James was too unassuming to post this, but I did it any way, sorry James
Multigrades work by taking a base oil and adding stuff that reduces the
tendency to thin out with increasing temperature - i.e additives that
improve the viscosity index (VI improvers)
They are long chain polymers that are curled at low temperatures and
unravel with increasing temperature
In some research I did years ago in SAE transactions I found that these VI
improvers are subject to physical damage - loaded, sliding metal surfaces
can cause them to break, and the affect of them reduces over time and the
oil gets thinner at high temperatures. I suspect shear stabilisers may
have some role in reducing this affect
A monograde oil has no VI improvers and this whole thing is moot. There is
no mechanism I am aware of for it's viscosity to reduce with use. I'd look
for detergents - it's bad to put a detergent oil in an engine that has been
run for a long time with non-detergent oils (specially without full flow
filtration) as the crap deposited on the internals will get into suspension
and pumped round. Reverse does not matter and switching often between
detergent and non detergent does not matter.

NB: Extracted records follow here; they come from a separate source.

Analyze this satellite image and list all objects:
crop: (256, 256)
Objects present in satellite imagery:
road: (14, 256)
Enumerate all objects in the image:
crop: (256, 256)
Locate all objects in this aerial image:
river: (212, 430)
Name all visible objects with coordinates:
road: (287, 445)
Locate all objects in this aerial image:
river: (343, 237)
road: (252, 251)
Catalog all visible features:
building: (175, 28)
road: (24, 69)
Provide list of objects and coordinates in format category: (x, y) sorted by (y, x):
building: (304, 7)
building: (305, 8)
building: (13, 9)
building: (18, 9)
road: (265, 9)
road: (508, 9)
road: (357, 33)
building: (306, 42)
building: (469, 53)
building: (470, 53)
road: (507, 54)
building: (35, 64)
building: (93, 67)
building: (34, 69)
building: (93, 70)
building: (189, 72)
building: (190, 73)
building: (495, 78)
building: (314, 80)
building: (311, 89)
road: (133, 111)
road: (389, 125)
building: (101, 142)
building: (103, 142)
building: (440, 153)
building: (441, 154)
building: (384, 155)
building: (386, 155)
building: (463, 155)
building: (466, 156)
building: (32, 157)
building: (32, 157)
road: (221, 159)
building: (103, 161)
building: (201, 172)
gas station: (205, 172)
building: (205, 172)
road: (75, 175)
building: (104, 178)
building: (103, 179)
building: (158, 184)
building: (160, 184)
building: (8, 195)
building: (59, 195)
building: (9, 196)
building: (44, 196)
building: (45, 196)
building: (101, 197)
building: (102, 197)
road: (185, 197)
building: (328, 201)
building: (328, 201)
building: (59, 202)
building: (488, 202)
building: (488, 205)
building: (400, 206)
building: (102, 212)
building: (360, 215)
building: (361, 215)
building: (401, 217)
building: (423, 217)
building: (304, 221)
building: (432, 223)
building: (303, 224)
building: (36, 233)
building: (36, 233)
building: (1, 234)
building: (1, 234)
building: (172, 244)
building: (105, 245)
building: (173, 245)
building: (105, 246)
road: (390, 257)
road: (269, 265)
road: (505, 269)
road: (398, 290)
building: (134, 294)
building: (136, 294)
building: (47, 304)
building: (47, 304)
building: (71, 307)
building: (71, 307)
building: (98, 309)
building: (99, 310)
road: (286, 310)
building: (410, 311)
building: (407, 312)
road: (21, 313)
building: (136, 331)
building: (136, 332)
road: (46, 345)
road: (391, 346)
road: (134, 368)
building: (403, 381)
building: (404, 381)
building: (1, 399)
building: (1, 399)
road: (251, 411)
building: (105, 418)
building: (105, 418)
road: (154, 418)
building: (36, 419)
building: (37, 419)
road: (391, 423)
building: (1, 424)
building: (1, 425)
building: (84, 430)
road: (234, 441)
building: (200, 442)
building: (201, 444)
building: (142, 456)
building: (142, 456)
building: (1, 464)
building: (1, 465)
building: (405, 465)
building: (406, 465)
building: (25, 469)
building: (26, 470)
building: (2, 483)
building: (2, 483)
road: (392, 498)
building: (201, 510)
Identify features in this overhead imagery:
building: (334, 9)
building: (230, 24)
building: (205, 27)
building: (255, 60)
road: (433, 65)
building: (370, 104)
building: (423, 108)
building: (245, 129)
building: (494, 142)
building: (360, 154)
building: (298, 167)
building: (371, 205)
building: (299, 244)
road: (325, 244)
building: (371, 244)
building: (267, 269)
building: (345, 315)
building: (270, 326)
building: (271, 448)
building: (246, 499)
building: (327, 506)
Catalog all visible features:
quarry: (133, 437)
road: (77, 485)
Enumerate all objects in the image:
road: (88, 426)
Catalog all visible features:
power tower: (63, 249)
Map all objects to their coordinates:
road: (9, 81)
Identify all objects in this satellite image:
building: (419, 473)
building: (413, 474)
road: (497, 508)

Oils for gearbox use also contain extreme pressure additives - molybdenum
disulphide is an EP additive that you use as a build lubricant to provide
lubrication before oil is pumped round. They are intended to prevent
metal-metal contact even if 2 surfaces are pressed together till all the
oil is squeezed out (e.g. gears) and work by bonding to the metal surface
My opinion fwiw is that any decent monograde of SAE 40 or 50 will be just
fine and if it is specified for use with gears that's even better, and I'd
personally go for one with detergents.
Development of oils is all about trying to extend service
intervals. Changing at 1000 miles means none of the affects people are
working to eliminate are significant for a bevel (apart from VI improver
shearing) and probably the biggest problem is clutch wear - it wears slowly
for sure, but particles of friction material get added to the oil every
time the clutch slips, and the only place they go if they don't stay in
suspension or get trapped by the filter is the sludge trap.
So, as the bevel mantra goes... any decent oil, changed religiously!